**Aim of the task**: Please repeat exactly the lines below from the one containing "Aggiornamento di app" down to the one containing "TISTE, KI TEGA NE MOREJO", both included, and nothing else.

**Data**:

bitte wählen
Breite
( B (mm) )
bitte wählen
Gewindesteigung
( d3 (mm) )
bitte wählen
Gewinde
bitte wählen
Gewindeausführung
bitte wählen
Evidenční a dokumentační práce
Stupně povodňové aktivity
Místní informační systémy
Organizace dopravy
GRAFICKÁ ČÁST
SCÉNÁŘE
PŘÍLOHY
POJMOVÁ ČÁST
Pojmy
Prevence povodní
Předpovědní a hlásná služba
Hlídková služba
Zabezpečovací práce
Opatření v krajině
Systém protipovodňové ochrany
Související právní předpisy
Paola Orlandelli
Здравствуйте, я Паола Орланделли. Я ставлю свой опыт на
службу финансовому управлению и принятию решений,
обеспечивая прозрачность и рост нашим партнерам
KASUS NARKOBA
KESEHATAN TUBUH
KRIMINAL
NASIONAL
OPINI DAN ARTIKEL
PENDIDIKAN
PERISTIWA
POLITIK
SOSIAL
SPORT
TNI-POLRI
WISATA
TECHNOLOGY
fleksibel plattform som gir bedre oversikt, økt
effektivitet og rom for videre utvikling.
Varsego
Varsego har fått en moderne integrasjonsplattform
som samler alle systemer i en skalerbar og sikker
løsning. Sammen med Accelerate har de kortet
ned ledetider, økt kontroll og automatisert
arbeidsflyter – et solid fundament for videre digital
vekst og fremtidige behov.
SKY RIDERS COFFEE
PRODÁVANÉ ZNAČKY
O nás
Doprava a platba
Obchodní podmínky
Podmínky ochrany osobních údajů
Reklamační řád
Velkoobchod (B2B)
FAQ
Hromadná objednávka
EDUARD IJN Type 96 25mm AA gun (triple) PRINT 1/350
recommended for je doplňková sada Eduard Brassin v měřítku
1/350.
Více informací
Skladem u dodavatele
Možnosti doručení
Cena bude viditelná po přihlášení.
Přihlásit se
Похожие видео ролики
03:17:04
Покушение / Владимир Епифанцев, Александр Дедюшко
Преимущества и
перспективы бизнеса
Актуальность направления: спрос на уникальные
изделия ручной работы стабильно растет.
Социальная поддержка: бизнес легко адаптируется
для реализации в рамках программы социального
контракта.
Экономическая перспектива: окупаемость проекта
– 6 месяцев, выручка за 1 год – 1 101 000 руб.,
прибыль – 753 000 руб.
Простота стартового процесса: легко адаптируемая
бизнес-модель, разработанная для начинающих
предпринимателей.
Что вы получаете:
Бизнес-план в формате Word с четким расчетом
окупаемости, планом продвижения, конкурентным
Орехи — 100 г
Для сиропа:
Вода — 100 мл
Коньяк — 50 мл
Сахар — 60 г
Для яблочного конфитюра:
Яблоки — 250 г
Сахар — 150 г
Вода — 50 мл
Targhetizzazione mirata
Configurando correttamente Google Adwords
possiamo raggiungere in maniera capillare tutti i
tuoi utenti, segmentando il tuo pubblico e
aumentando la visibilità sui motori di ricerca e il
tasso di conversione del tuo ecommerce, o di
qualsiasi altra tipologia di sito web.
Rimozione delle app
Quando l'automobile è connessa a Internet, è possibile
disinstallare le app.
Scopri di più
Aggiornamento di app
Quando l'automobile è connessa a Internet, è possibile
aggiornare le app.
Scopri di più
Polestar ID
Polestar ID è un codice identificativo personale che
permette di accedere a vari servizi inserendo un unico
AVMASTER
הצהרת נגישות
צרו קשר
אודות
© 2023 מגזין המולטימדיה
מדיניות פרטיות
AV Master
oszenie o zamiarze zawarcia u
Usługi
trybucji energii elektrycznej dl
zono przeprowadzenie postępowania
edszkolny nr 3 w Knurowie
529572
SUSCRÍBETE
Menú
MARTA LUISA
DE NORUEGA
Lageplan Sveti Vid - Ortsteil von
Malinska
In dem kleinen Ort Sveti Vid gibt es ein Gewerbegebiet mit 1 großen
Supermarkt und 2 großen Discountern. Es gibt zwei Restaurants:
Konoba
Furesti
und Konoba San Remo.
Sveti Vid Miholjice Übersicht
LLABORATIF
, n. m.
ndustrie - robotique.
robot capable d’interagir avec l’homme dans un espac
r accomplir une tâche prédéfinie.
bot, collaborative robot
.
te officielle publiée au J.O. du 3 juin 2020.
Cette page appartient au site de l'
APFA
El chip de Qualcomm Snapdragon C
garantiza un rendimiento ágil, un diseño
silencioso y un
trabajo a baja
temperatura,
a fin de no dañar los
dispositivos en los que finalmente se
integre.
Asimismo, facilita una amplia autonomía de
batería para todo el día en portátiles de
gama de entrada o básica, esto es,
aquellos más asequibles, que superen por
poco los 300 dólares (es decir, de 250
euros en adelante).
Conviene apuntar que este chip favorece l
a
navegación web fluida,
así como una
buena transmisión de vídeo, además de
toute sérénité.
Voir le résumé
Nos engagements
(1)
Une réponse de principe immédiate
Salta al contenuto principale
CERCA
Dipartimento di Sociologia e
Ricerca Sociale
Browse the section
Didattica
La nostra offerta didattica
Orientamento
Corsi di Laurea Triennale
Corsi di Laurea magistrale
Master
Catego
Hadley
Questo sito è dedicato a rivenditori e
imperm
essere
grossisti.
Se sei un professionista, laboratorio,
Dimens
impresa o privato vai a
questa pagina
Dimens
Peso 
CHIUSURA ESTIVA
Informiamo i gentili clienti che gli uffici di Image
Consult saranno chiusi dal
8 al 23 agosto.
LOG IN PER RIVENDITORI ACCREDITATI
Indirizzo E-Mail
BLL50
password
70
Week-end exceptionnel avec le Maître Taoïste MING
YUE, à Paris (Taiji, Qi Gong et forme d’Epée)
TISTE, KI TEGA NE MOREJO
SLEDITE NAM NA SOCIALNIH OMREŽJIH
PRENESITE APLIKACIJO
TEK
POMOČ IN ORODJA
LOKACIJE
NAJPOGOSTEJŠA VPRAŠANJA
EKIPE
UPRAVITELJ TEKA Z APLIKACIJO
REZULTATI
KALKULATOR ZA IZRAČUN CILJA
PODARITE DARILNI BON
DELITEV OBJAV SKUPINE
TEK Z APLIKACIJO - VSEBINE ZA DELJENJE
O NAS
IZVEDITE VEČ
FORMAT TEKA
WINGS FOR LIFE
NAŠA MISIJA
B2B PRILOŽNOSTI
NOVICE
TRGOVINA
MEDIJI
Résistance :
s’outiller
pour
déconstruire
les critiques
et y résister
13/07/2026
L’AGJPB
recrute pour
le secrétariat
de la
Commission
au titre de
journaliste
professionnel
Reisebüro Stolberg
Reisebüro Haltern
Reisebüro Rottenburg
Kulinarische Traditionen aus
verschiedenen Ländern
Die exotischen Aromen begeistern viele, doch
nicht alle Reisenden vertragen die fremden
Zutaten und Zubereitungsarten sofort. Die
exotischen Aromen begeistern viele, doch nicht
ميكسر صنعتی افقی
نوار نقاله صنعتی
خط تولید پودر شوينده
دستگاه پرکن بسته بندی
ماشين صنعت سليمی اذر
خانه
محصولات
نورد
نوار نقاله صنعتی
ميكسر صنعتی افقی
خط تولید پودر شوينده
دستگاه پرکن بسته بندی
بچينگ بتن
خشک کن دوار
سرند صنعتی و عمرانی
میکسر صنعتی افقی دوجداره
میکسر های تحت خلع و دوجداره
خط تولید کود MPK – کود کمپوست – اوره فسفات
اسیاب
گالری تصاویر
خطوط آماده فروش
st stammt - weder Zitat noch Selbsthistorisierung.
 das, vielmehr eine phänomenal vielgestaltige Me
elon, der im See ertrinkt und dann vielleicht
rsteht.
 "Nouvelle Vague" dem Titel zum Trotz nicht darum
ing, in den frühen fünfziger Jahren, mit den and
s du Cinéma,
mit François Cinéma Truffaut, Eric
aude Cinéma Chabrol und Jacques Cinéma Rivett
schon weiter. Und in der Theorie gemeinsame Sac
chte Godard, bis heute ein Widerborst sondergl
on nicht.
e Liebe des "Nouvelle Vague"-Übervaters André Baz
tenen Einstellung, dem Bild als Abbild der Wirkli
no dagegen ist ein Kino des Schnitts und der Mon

**Response to this exercise**:
Aggiornamento di app
Quando l'automobile è connessa a Internet, è possibile
aggiornare le app.
Scopri di più
Polestar ID
Polestar ID è un codice identificativo personale che
permette di accedere a vari servizi inserendo un unico
AVMASTER
הצהרת נגישות
צרו קשר
אודות
© 2023 מגזין המולטימדיה
מדיניות פרטיות
AV Master
oszenie o zamiarze zawarcia u
Usługi
trybucji energii elektrycznej dl
zono przeprowadzenie postępowania
edszkolny nr 3 w Knurowie
529572
SUSCRÍBETE
Menú
MARTA LUISA
DE NORUEGA
Lageplan Sveti Vid - Ortsteil von
Malinska
In dem kleinen Ort Sveti Vid gibt es ein Gewerbegebiet mit 1 großen
Supermarkt und 2 großen Discountern. Es gibt zwei Restaurants:
Konoba
Furesti
und Konoba San Remo.
Sveti Vid Miholjice Übersicht
LLABORATIF
, n. m.
ndustrie - robotique.
robot capable d’interagir avec l’homme dans un espac
r accomplir une tâche prédéfinie.
bot, collaborative robot
.
te officielle publiée au J.O. du 3 juin 2020.
Cette page appartient au site de l'
APFA
El chip de Qualcomm Snapdragon C
garantiza un rendimiento ágil, un diseño
silencioso y un
trabajo a baja
temperatura,
a fin de no dañar los
dispositivos en los que finalmente se
integre.
Asimismo, facilita una amplia autonomía de
batería para todo el día en portátiles de
gama de entrada o básica, esto es,
aquellos más asequibles, que superen por
poco los 300 dólares (es decir, de 250
euros en adelante).
Conviene apuntar que este chip favorece l
a
navegación web fluida,
así como una
buena transmisión de vídeo, además de
toute sérénité.
Voir le résumé
Nos engagements
(1)
Une réponse de principe immédiate
Salta al contenuto principale
CERCA
Dipartimento di Sociologia e
Ricerca Sociale
Browse the section
Didattica
La nostra offerta didattica
Orientamento
Corsi di Laurea Triennale
Corsi di Laurea magistrale
Master
Catego
Hadley
Questo sito è dedicato a rivenditori e
imperm
essere
grossisti.
Se sei un professionista, laboratorio,
Dimens
impresa o privato vai a
questa pagina
Dimens
Peso 
CHIUSURA ESTIVA
Informiamo i gentili clienti che gli uffici di Image
Consult saranno chiusi dal
8 al 23 agosto.
LOG IN PER RIVENDITORI ACCREDITATI
Indirizzo E-Mail
BLL50
password
70
Week-end exceptionnel avec le Maître Taoïste MING
YUE, à Paris (Taiji, Qi Gong et forme d’Epée)
TISTE, KI TEGA NE MOREJO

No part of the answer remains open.